When I was cooking for new mamas, I was always on a mission to give them the most nutrition with the least amount of digestive effort. As you’ll see in The First Forty Days, Soups and stews are postpartum dream foods. Warm, soft and soothing, they are easy to digest and big on regenerative nutrients like fiber, protein, and iron. Nutrient-packed drinks like smoothies and kefir are also a new mother’s ally, brimming with vitamins, minerals, protein and more. And I love that you can consume them with one hand, so when you’re rocking or feeding a newborn, you can be taking care of yourself, too!

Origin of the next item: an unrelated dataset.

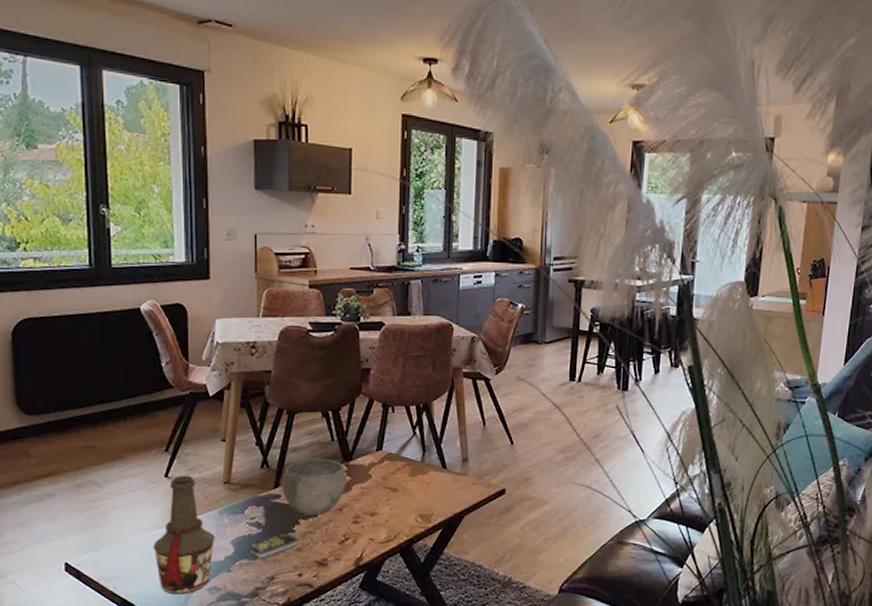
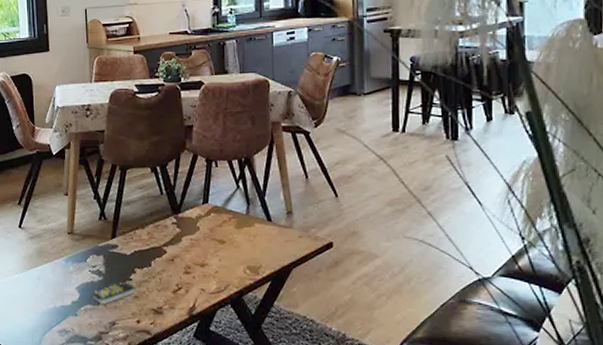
bottle: present [153,475,215,595] -> none [11,226,63,335]
bowl: present [281,458,347,515] -> none [117,210,177,265]

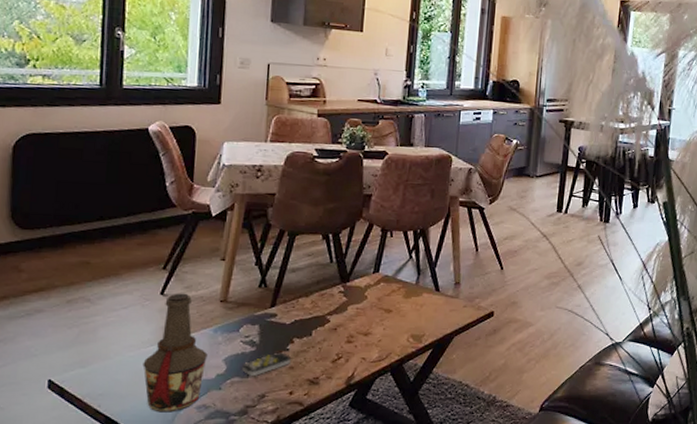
bottle: none [11,226,63,335] -> present [143,293,208,413]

Inspired by the creamy delight that is my recent batch of macadamia, coconut, cashew milk and my friend Hannah Crum, LA’s reigning kombucha and kefir queen (and fermented foods, too), I set out to make an updated homemade kefir. Kefir is a dazzling thing; it’s almost hard to believe that so much nutritive goodness can exist in single food product. Similar in consistency and tartness to yogurt, kefir is overflowing with good bacteria (it’s an amazing probiotic), live enzymes, amino acids and also has antibiotic and anti fungal properties, which help to fight infection. If that’s not enough, it also cleanses the endocrine system, flushes out the liver, and tones the colon. If digestion is challenge for  you — it is for most new mothers, with elimination systems moving slowly slowly back into action — kefir can help! The magic tonic lines the digestive tract with protective mucus and combats parasites, which can help to reduce gas and bloating.

Kefir is made with “grains” that are, according to Hannah, “a polysaccharide matrix containing a symbiotic culture of bacteria and yeast.” I used two cups of my macadamia, coconut, cashew milk and one tbsp of Hannah’s kefir grains.I stashed the brew away in a dark cupboard and two days later had fresh nut milk kefir!